The US House of Representatives' Committee on Science, Space and Technology have held more hearings on space exploration and the search for extraterrestrial life than on the issue of climate change.

In this session of Congress, as reported by the National Journal, House committees covering US energy and science have held a total of seven hearings to discuss climate change. In the same time period, the two chambers have held a combined 19 hearings about space exploration.

The House Science, Space and Technology Committee, which is led by Rep. Lamar Smith, has held 15 hearings on space exploration. At least three have involved the search for alien life, while the committee has held just two hearings on climate change.

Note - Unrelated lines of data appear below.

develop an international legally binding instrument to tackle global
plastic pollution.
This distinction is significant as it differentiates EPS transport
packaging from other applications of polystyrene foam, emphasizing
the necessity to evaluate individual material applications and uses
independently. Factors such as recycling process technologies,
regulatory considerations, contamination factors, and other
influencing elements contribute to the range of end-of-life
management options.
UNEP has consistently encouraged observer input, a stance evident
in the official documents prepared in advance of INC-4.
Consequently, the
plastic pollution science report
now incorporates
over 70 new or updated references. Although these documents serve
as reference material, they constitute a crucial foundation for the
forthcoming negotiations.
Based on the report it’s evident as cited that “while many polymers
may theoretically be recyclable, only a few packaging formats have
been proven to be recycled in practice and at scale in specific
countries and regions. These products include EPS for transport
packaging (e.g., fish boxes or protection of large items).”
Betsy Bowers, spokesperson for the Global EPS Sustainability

Meanwhile, in the Democrat-controlled Senate, the Environment and Public Works Committee has held three hearings on this session on climate change, while the Senate Energy and Natural Resources Committee has not had a hearing on the issue since 2012.

The Senate Commerce Science and Space Subcommittee has had one hearing about climate change and four about space.

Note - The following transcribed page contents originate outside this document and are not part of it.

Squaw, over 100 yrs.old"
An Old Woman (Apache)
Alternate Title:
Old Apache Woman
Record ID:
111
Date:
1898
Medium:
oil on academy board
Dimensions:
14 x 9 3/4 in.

In a House Science Committee hearing on Wednesday, Seth Shostak, an American astronomer, said that Nasa's Kepler mission had discovered that there are trillions of planets in the Milky Way that could hypothetically support life.

"At least a half-dozen other worlds besides Earth that might have life our in our solar system. The chances of finding it, I think, are good, and if that happens, it'll happen in the next 20 years, depending on the financing," he told the committee, according to The Space Reporter.

Dan Werthimer, co-founder and chief of the Search for Extraterrestrial Intelligence, and Shostak, were invited by Lamar Smith to enlighten the committee with ongoing SETI projects.

SETI is a non-profit organisation which "seeks evidence of life in the universe by looking for some signature of its technology".

"Billions of these planets are Earth sized and in the 'habitable' or so called 'Goldilocks' zone, not too distant from their host star (too cold), and not too close to their star (too hot)," Werthimer said, according to Auto World News.

"And there are billions of other galaxies outside our Milky Way galaxy -- plenty of places where life could emerge and evolve."

While Smith welcomed the discussion on alien life, he has been less open to the notion that global warming is caused by human energy use.

In an article for The Washington Post last year, he wrote: "Climate change is an issue that needs to be discussed thoughtfully and objectively. Contrary to the claims of those who want to strictly regulate carbon dioxide emissions and increase the coast of energy for all Americans, there is a great amount of uncertainty associated with climate science."